Given the voting record and a recent opinion poll that put over two-thirds of Americans in favour of legalization, it looks as though it is going to happen.  If states that legalize it do not see a sudden explosion of adverse consequences, other states will probably follow.  Legal marijuana will be subject to quality controls and probably strength limits, pushing tainted or dangerous versions to the illegal periphery where ordinary users will be less likely to encounter them.

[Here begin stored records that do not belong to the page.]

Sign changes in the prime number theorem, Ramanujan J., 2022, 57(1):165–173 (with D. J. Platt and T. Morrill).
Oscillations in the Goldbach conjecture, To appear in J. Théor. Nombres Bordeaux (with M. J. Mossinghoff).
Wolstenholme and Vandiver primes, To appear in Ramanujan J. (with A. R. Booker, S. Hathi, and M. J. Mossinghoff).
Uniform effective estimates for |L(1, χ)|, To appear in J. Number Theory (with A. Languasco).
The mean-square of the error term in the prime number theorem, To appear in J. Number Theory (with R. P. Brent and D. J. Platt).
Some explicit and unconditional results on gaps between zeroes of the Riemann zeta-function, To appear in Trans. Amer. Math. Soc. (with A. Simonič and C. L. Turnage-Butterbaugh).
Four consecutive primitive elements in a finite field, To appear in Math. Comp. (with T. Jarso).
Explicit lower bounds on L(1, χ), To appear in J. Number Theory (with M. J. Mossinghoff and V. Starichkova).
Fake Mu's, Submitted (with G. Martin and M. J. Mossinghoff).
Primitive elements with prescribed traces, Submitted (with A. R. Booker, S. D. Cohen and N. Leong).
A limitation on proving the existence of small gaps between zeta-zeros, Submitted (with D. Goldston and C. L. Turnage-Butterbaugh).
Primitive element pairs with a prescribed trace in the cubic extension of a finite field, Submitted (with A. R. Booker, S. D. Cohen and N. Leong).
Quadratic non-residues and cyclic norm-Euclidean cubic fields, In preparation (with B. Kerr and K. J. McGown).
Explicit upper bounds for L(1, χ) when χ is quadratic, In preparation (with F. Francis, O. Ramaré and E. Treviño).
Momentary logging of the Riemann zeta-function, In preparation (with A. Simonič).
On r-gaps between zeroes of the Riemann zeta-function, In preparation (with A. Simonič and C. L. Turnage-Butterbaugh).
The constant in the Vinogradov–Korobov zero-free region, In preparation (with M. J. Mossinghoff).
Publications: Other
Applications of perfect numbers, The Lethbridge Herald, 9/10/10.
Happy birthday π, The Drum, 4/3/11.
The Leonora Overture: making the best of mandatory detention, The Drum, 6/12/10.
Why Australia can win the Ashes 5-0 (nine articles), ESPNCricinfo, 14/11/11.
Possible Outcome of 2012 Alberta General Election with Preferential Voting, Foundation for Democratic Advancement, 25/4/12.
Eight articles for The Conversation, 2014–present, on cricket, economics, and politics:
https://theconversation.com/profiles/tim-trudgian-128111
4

Is cannabis itself damaging?  Some studies have linked persistent heavy use to a widening of the synaptic cleft in messenger nerves, lowering speed of response and possibly IQ.  Others have pointed to the ‘amotivational syndrome’ in which heavy users become apathetic with impaired social involvement, though these findings remain controversial.  The majority of users are not persistent heavy users, however, and it is possible that the damaging effects of cannabis might be less than those of established legal drugs such as alcohol and tobacco.  It looks as though cannabis will be widely legalized in the US, and as tourists return from there having seen such laws in action, there might well be mounting pressure for countries like the UK to follow suit.  In the process a large slice of criminal activity will disappear, including the imprisonment of large numbers of people for involvement in its use or supply.